Angela Brooks, associate professor of biomolecular engineering, was awarded the Outstanding Research and Professional Mentor Award from the Society for Advancement of Chicanos/Hispanics & Native Americans in Science (SACNAS), for her “demonstrated record of encouraging historically underrepresented minority students or professionals to pursue advanced degrees in a science, technology, engineering, mathematics or a related field.”
Sesh Comandur, professor of computer science and engineering, will give the Invited International Conference on Database Theory (ICDT) Lecture during the week of March 28, 2023. The ICDT is a prestigious conference on research in the foundations and theory of data management.
J.J. Garcia-Luna-Aceves, distinguished professor of computer science and engineering, was named a 2022 Fellow of the National Academy of Inventors (NAI) on December 8, 2022.
Additionally, Garcia-Luna-Aceves was recently awarded the 2023 IEEE Harry H. Goode Memorial Award “for significant and pioneering contributions to algorithms, protocols, and architectures for routing in computer networks and the internet.”
Lise Getoor, distinguished professor of computer science and engineering, received the distinction of 2022 Fellow of the American Association for the Advancement of Science (AAAS) “for distinguished contributions to machine learning, particularly for approaches that integrate structure and uncertainty.”
Reese Levine, a computer science and engineering Ph.D. student, and Assistant Professors of Computer Science and Engineering Tyler Sorensen and Andrew Quinn received both a Distinguished Paper Award and Distinguished Artifact Award at the ASPLOS 2023 Conference for their publication titled, “MC Mutants: Evaluating and Improving Testing for Memory Consistency Specifications.”
Ann McCartney, a research scientist at the UC Santa Cruz Genomics Institute, was awarded the National Human Genome Research Institute’s (NHGRI) inaugural Staff Award for DEIA Innovation in the Genomics Workforce for her commitment to equity in scientific research, particularly in advancing genomic data sharing and management and responsible research practices.
Kate Ringland, assistant professor of computational media, was awarded a Hellman Fellowship to support her research towards understanding how to design and develop self-sustaining social media technology for and with marginalized communities. This work focuses on the experiences of marginalized communities, with an emphasis on disabled community members, to understand how technology enables new modes of engagement and how play functions as a crucial site of care and social support for underserved groups.
Tyler Sorensen, assistant professor of computer science and engineering, received an NSF CAREER Award to support his research in developing the logical frameworks and mathematical models required to enable diverse processors to work together.
Haoyuan Wang, a computer science and engineering Ph.D. student, and Assistant Professor of Computer Science and Engineering Scott Beamer received a Distinguished Paper Award at the ASPLOS 2023 Conference for their publication titled, “RepCut: Superlinear Parallel RTL Simulation with Replication-Aided Partitioning.”
Alexander Wolf, distinguished professor of computer science and engineering and dean of the Baskin School of Engineering, received the distinction of 2022 Fellow of the American Association for the Advancement of Science (AAAS) “for research in distributed system software engineering, and for service to the professional computing community.”
Yuyin Zhou, assistant professor of computer science and engineering, was awarded a Hellman Fellowship to support her research on building federated learning systems in the presence of imperfect supervision, where annotations are scarce, incomplete, weak, or noisy.

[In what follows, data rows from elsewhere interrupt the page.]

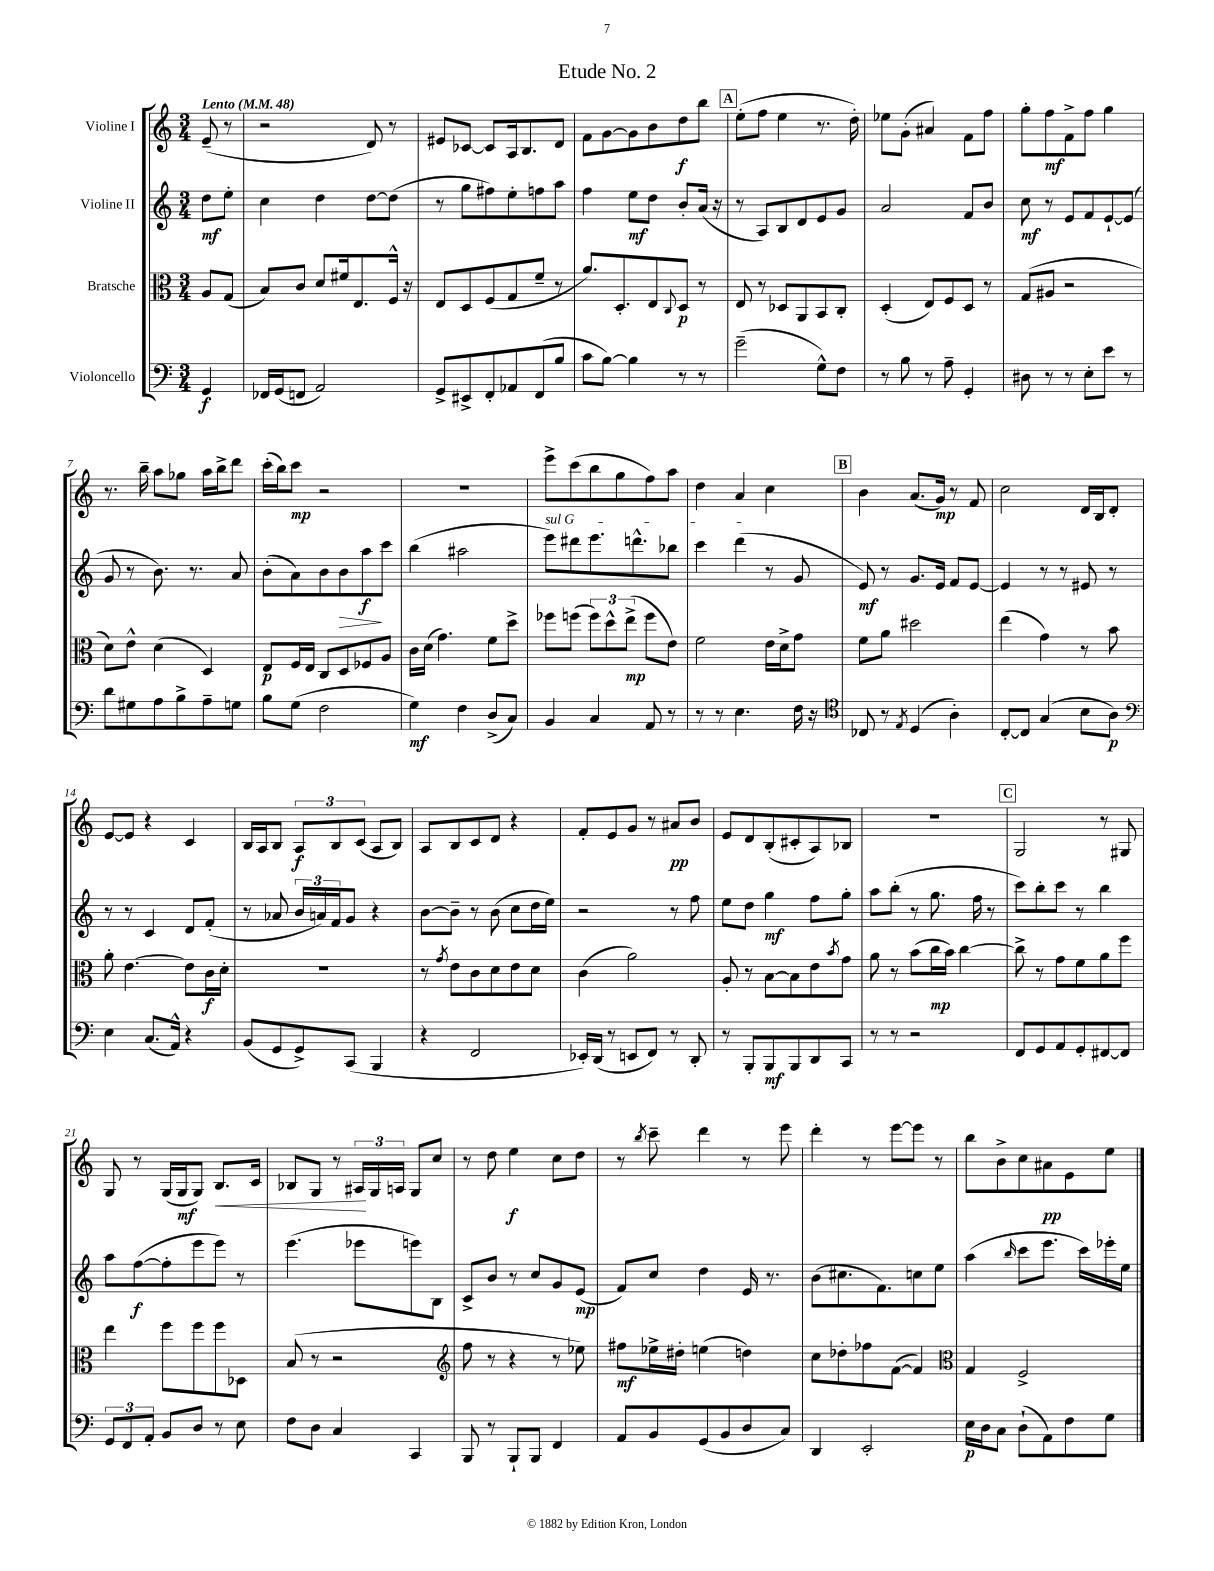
\header { title = "Etude No. 2" }
<<
\new StaffGroup <<
\new Staff = "s0" \with { instrumentName = "Violine I" } {
    \clef treble \key c \major \numericTimeSignature \time 3/4 \partial 4 \tempo "Lento" 4 = 48
    e'8--( r8 |
    r2 d'8) r8 |
    eis'8 ces'8~ ces'8 a16 b8. d'8 |
    f'8 g'8~ g'8 b'8 d''8\f b''8 |
    \mark \markup { \box "A" } e''8-.( f''8 e''4 r8. d''16-.) |
    ees''8 g'8-.( ais'4) f'8 f''8 |
    g''8-. f''8\mf f'8-> f''8 g''4 |
    r8. b''16-- a''8 ges''8 a''16 b''16-> d'''8 |
    c'''16-.( b''16) c'''8\mp r2 |
    R2. |
    e'''8-> c'''8( b''8 g''8 f''8) a''8 |
    d''4 a'4 c''4 |
    \mark \markup { \box "B" } b'4 a'8.( g'16\mp) r8 f'8 |
    c''2 d'16 b16 d'8-. |
    e'8~ e'8 r4 c'4 |
    b16 a16 b8 \tuplet 3/2 { a8\f b8 c'8( } a8 b8) |
    a8 b8 c'8 d'8 r4 |
    f'8-. e'8 g'8 r8 ais'8\pp b'8 |
    e'8 d'8 b8-.( cis'8-. a8) bes8 |
    R2. |
    \mark \markup { \box "C" } g2 r8 gis8 |
    g8 r8 g16( g16\mf g8) b8.\< c'16 |
    bes8 g8 r8 \tuplet 3/2 { ais16\! g16 a16 } g8 c''8 |
    r8 d''8 e''4\f c''8 d''8 |
    r8 \acciaccatura { b''8 } c'''8-- d'''4 r8 e'''8 |
    d'''4-. r8 e'''8~ e'''8 r8 |
    b''8 b'8-> c''8 ais'8\pp e'8 e''8 \bar "|." |
}
\new Staff = "s1" \with { instrumentName = "Violine II" } {
    \clef treble \key c \major \numericTimeSignature \time 3/4 \partial 4
    d''8\mf e''8-. |
    c''4 d''4 d''8~ d''8( |
    r8 g''8 fis''8) e''8-. f''8 a''8 |
    f''4 e''8\mf d''8 b'8-. a'16( r16 |
    \mark \markup { \box "A" } r8 a8) b8 d'8 e'8 g'8 |
    a'2 f'8 b'8 |
    c''8\mf r8 e'8 f'8 e'8~-! e'8( |
    g'8 r8 b'8.) r8. a'8 |
    b'8-.( a'8) b'8 b'8\> a''8\f\! c'''8 |
    b''4( ais''2 |
    \once \override TextSpanner.bound-details.left.text = \markup { \italic "sul G" } e'''8\startTextSpan) dis'''8 e'''8. d'''8.-^ bes''8 |
    c'''4 d'''4\stopTextSpan( r8 g'8 |
    \mark \markup { \box "B" } e'8\mf) r8 g'8. e'16 f'8 e'8~ |
    e'4 r8 r8 eis'8 r8 |
    r8 r8 c'4 d'8 f'8-.( |
    r8 aes'8 \tuplet 3/2 { b'16 a'16) f'16 } g'8 r4 |
    b'8~ b'8-- r8 b'8( c''8 d''16 e''16) |
    r2 r8 f''8 |
    e''8 d''8 g''4\mf f''8 g''8-. |
    a''8 b''8-.( r8 g''8. f''16 r8 |
    \mark \markup { \box "C" } c'''8) b''8-. c'''8 r8 b''4 |
    a''8 f''8~\f( f''8-. e'''8 e'''8) r8 |
    e'''4.( ees'''8 e'''8) b8 |
    c'8-> b'8 r8 c''8 g'8 e'8\mp( |
    f'8) c''8 d''4 e'16 r8. |
    b'8( cis''8. f'8.) c''8 e''8 |
    a''4( \grace { b''16 } c'''8 e'''8. c'''16) ees'''16-. e''16 \bar "|." |
}
\new Staff = "s2" \with { instrumentName = "Bratsche" } {
    \clef alto \key c \major \numericTimeSignature \time 3/4 \partial 4
    a8 g8( |
    b8) c'8 d'8 fis'16 e8. f16-^ r16 |
    e8 d8 f8( g8 f'8-- r8 |
    a'8.) d8.-. e8 \appoggiatura { c8 } d8\p r8 |
    \mark \markup { \box "A" } e8 r8 des8 a,8 b,8 c8-. |
    d4-.( e8) f8 d8 r8 |
    g8( ais8 r2 |
    d'8) e'8-^ d'4( d4) |
    e8\p f16 e16 c8 d8 fes8 a8 |
    c'16 d'16( g'4.) f'8 d''8-> |
    fes''8 f''8( \tuplet 3/2 { f''8) d''8-^ e''8->\mp( } f''8 e'8) |
    f'2 e'16 d'16-> g'8 |
    \mark \markup { \box "B" } f'8 a'8 dis''2 |
    e''4( g'4) r8 b'8 |
    a'8-. e'4.~ e'8 c'16\f d'16-. |
    R2. |
    r8 \acciaccatura { g'8 } e'8 c'8 d'8 e'8 d'8 |
    c'4( a'2) |
    a8-. r8 b8~ b8 e'8 \acciaccatura { b'8 } g'8 |
    a'8 r8 b'8( c''16\mp b'16) c''4~ |
    \mark \markup { \box "C" } c''8-> r8 g'8 f'8 a'8 f''8 |
    e''4 f''8 f''8 f''8 des8 |
    b8( r8 r2 |
    \clef treble f''8 r8 r4 r8 ees''8) |
    fis''8\mf ees''16-> dis''16-. e''4( d''4) |
    c''8 des''8-. fes''8 f'8~( f'4) |
    \clef alto g4 f2-> \bar "|." |
}
\new Staff = "s3" \with { instrumentName = "Violoncello" } {
    \clef bass \key c \major \numericTimeSignature \time 3/4 \partial 4
    g,4\f |
    fes,16 g,16( f,8 a,2) |
    g,8-> eis,8-> f,8-. aes,8 f,8( b8 |
    c'8 b8~) b4 r8 r8 |
    \mark \markup { \box "A" } g'2--( g8-^) f8 |
    r8 b8 r8 a8-- g,4-. |
    dis8 r8 r8 e8-. e'8 r8 |
    d'8 gis8 a8 b8-> a8-- g8 |
    b8 g8( f2 |
    g4\mf) f4 d8->( c8) |
    b,4 c4 a,8 r8 |
    r8 r8 e4. f16 r16 |
    \mark \markup { \box "B" } \clef tenor ces8 r8 \acciaccatura { e8 } d4( a4-.) |
    c8~-. c8 g4( b8 a8\p) |
    \clef bass e4 c8.( a,16-^) r4 |
    b,8( g,8 g,8->) c,8( b,,4 |
    r4 f,2 |
    ees,16-.) d,16( r8 e,8 f,8) r8 d,8-. |
    r8 b,,8-. b,,8\mf b,,8 d,8 c,8 |
    r8 r8 r2 |
    \mark \markup { \box "C" } f,8 g,8 a,8 g,8-. fis,8~ fis,8 |
    \tuplet 3/2 { g,8 f,8 a,8-. } b,8 d8 r8 e8 |
    f8 d8 c4 c,4 |
    b,,8 r8 b,,8-! b,,8 f,4 |
    a,8 b,8 g,8( b,8 d8 c8) |
    d,4 e,2-. |
    e16\p d16 c8 d8-!( a,8) f8 g8 \bar "|." |
}
>>
>>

The research will enable collaborative machine learning model training in medical imaging, aiming to enhance accuracy and robustness while safeguarding data privacy and impacting various scientific fields, particularly healthcare.
Through the combined efforts of more than 80 students, advised by Associate Professor of Computer Science and Engineering Alvaro Cardenas, UC Santa Cruz placed third out of 445 universities at the 2022 National Security Agency (NSA) Codebreaker Challenge.